We gebruiken de airco in de auto op een verkeerde manier

Het is de voorbije weken al een paar keer heel warm geweest in ons land. De temperaturen liepen op tot een stuk boven de 30 graden.
Het is natuurlijk geen verrassing dat we tijdens de warme zomermaanden vaak gebruik maken van de airco in de auto, zeker wanneer de wagen een tijdlang in de zon heeft stilgestaan.
Je auto in de schaduw parkeren op zonovergoten zomerdagen is niet altijd mogelijk. Wanneer een wagen een tijdje in volle zon staat, kan de temperatuur binnen oplopen tot wel 60 graden. Dat voel je meteen zodra je weer instapt.
Het interieur van je auto werkt dan als een broeikas. Zonlicht dringt via de ruiten binnen en warmt oppervlakken zoals het dashboard, de zetels en het stuur op. Die warmte blijft hangen, omdat de warme lucht moeilijk kan ontsnappen. Daardoor kan het er ondraaglijk heet worden.
Energie
Veel mensen zetten bij het instappen meteen de airco op volle kracht, maar dat is niet de beste aanpak. Op dat moment moet het systeem namelijk hard werken om eerst de hete lucht af te voeren én tegelijk koele lucht te produceren. Dat kost onnodig veel energie.
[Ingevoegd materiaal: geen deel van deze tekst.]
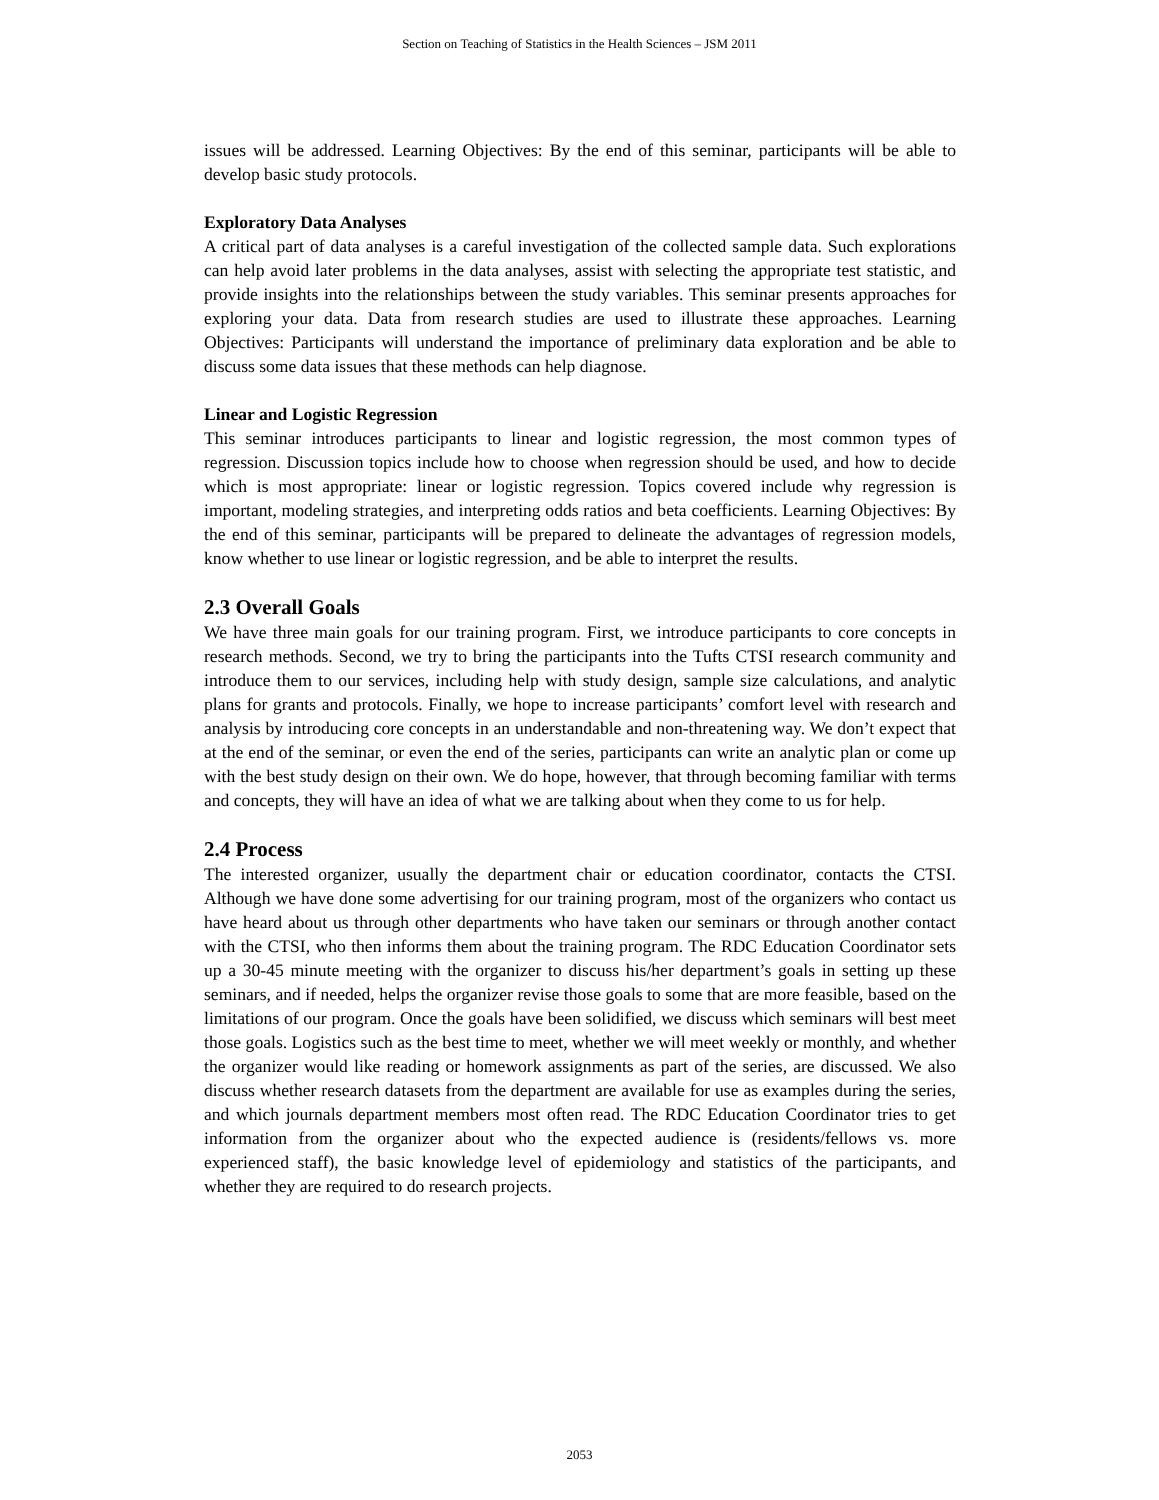Section on Teaching of Statistics in the Health Sciences – JSM 2011
issues will be addressed. Learning Objectives: By the end of this seminar, participants will be able to develop basic study protocols.
Exploratory Data Analyses
A critical part of data analyses is a careful investigation of the collected sample data. Such explorations can help avoid later problems in the data analyses, assist with selecting the appropriate test statistic, and provide insights into the relationships between the study variables. This seminar presents approaches for exploring your data. Data from research studies are used to illustrate these approaches. Learning Objectives: Participants will understand the importance of preliminary data exploration and be able to discuss some data issues that these methods can help diagnose.
Linear and Logistic Regression
This seminar introduces participants to linear and logistic regression, the most common types of regression. Discussion topics include how to choose when regression should be used, and how to decide which is most appropriate: linear or logistic regression. Topics covered include why regression is important, modeling strategies, and interpreting odds ratios and beta coefficients. Learning Objectives: By the end of this seminar, participants will be prepared to delineate the advantages of regression models, know whether to use linear or logistic regression, and be able to interpret the results.
2.3 Overall Goals
We have three main goals for our training program. First, we introduce participants to core concepts in research methods. Second, we try to bring the participants into the Tufts CTSI research community and introduce them to our services, including help with study design, sample size calculations, and analytic plans for grants and protocols. Finally, we hope to increase participants’ comfort level with research and analysis by introducing core concepts in an understandable and non-threatening way. We don’t expect that at the end of the seminar, or even the end of the series, participants can write an analytic plan or come up with the best study design on their own. We do hope, however, that through becoming familiar with terms and concepts, they will have an idea of what we are talking about when they come to us for help.
2.4 Process
The interested organizer, usually the department chair or education coordinator, contacts the CTSI. Although we have done some advertising for our training program, most of the organizers who contact us have heard about us through other departments who have taken our seminars or through another contact with the CTSI, who then informs them about the training program. The RDC Education Coordinator sets up a 30-45 minute meeting with the organizer to discuss his/her department’s goals in setting up these seminars, and if needed, helps the organizer revise those goals to some that are more feasible, based on the limitations of our program. Once the goals have been solidified, we discuss which seminars will best meet those goals. Logistics such as the best time to meet, whether we will meet weekly or monthly, and whether the organizer would like reading or homework assignments as part of the series, are discussed. We also discuss whether research datasets from the department are available for use as examples during the series, and which journals department members most often read. The RDC Education Coordinator tries to get information from the organizer about who the expected audience is (residents/fellows vs. more experienced staff), the basic knowledge level of epidemiology and statistics of the participants, and whether they are required to do research projects.
2053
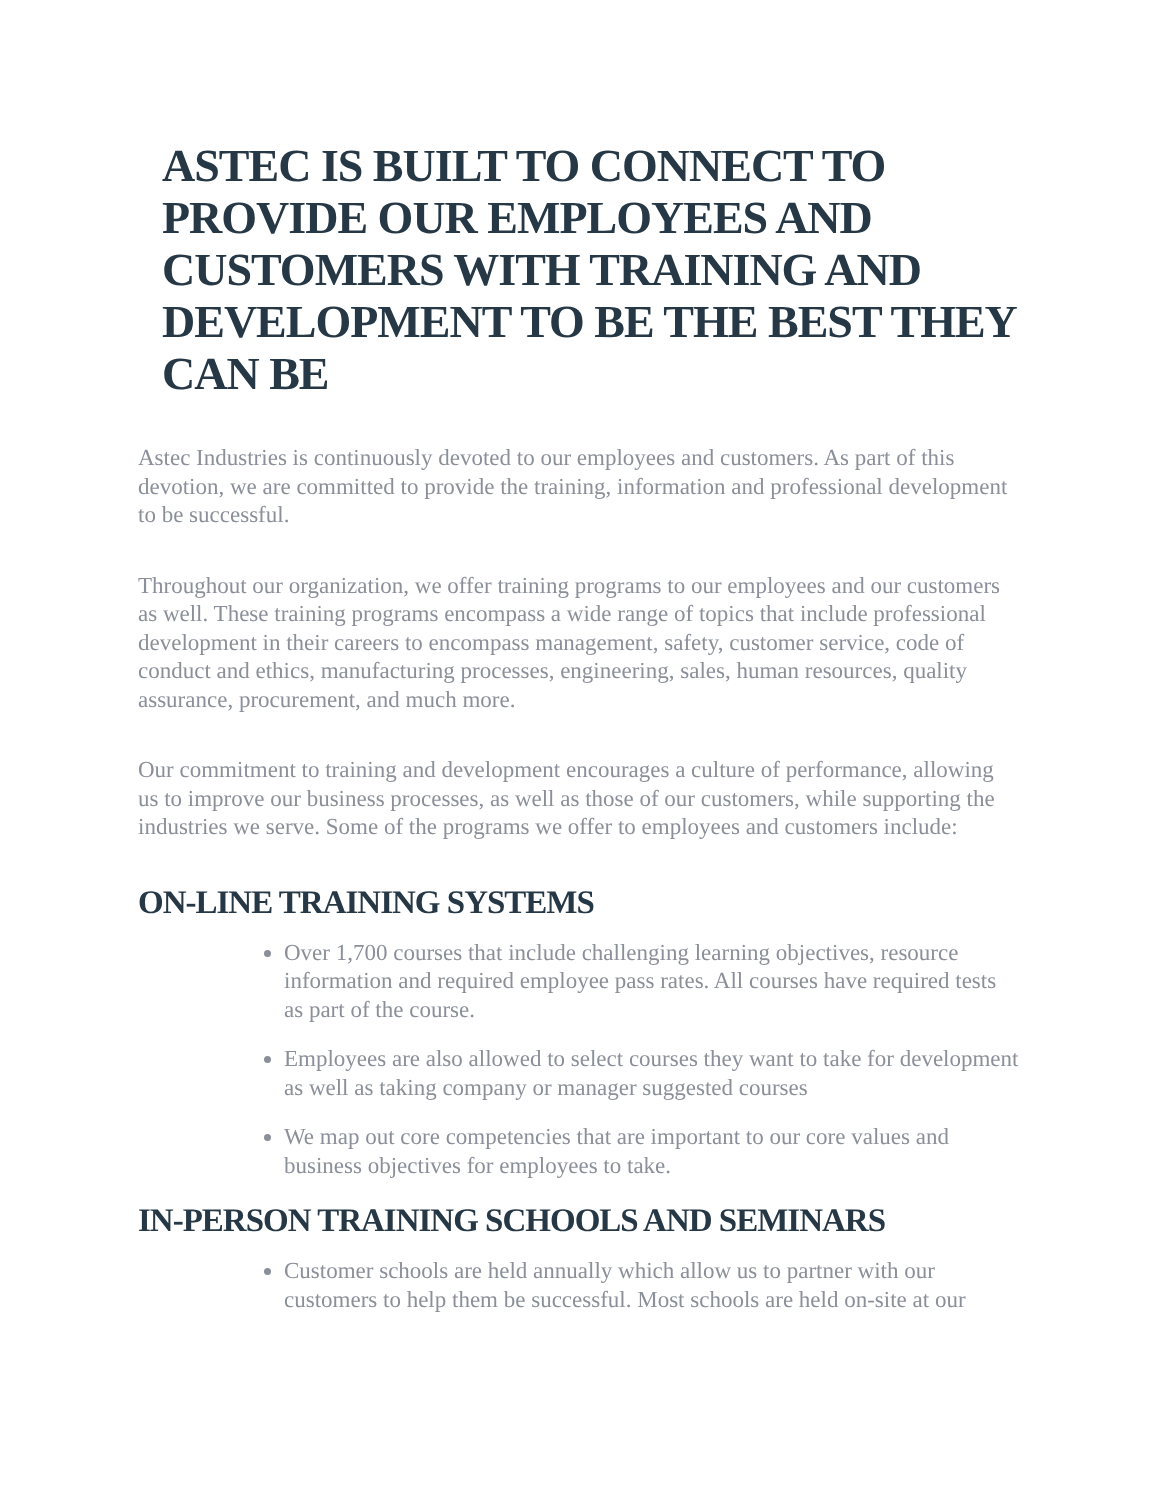ASTEC IS BUILT TO CONNECT TO PROVIDE OUR EMPLOYEES AND CUSTOMERS WITH TRAINING AND DEVELOPMENT TO BE THE BEST THEY CAN BE
Astec Industries is continuously devoted to our employees and customers. As part of this devotion, we are committed to provide the training, information and professional development to be successful.
Throughout our organization, we offer training programs to our employees and our customers as well. These training programs encompass a wide range of topics that include professional development in their careers to encompass management, safety, customer service, code of conduct and ethics, manufacturing processes, engineering, sales, human resources, quality assurance, procurement, and much more.
Our commitment to training and development encourages a culture of performance, allowing us to improve our business processes, as well as those of our customers, while supporting the industries we serve. Some of the programs we offer to employees and customers include:
ON-LINE TRAINING SYSTEMS
Over 1,700 courses that include challenging learning objectives, resource information and required employee pass rates. All courses have required tests as part of the course.
Employees are also allowed to select courses they want to take for development as well as taking company or manager suggested courses
We map out core competencies that are important to our core values and business objectives for employees to take.
IN-PERSON TRAINING SCHOOLS AND SEMINARS
Customer schools are held annually which allow us to partner with our customers to help them be successful. Most schools are held on-site at our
Beter is het om eerst alle deuren of minstens twee tegenover elkaar liggende ramen open te zetten, zodat er een luchtstroom ontstaat. Je kunt eventueel ook enkele keren de deuren open- en dichtdoen om de ergste warmte buiten te krijgen. Pas daarna schakel je de airco in. Zo werkt die efficiënter en koelt de auto sneller af.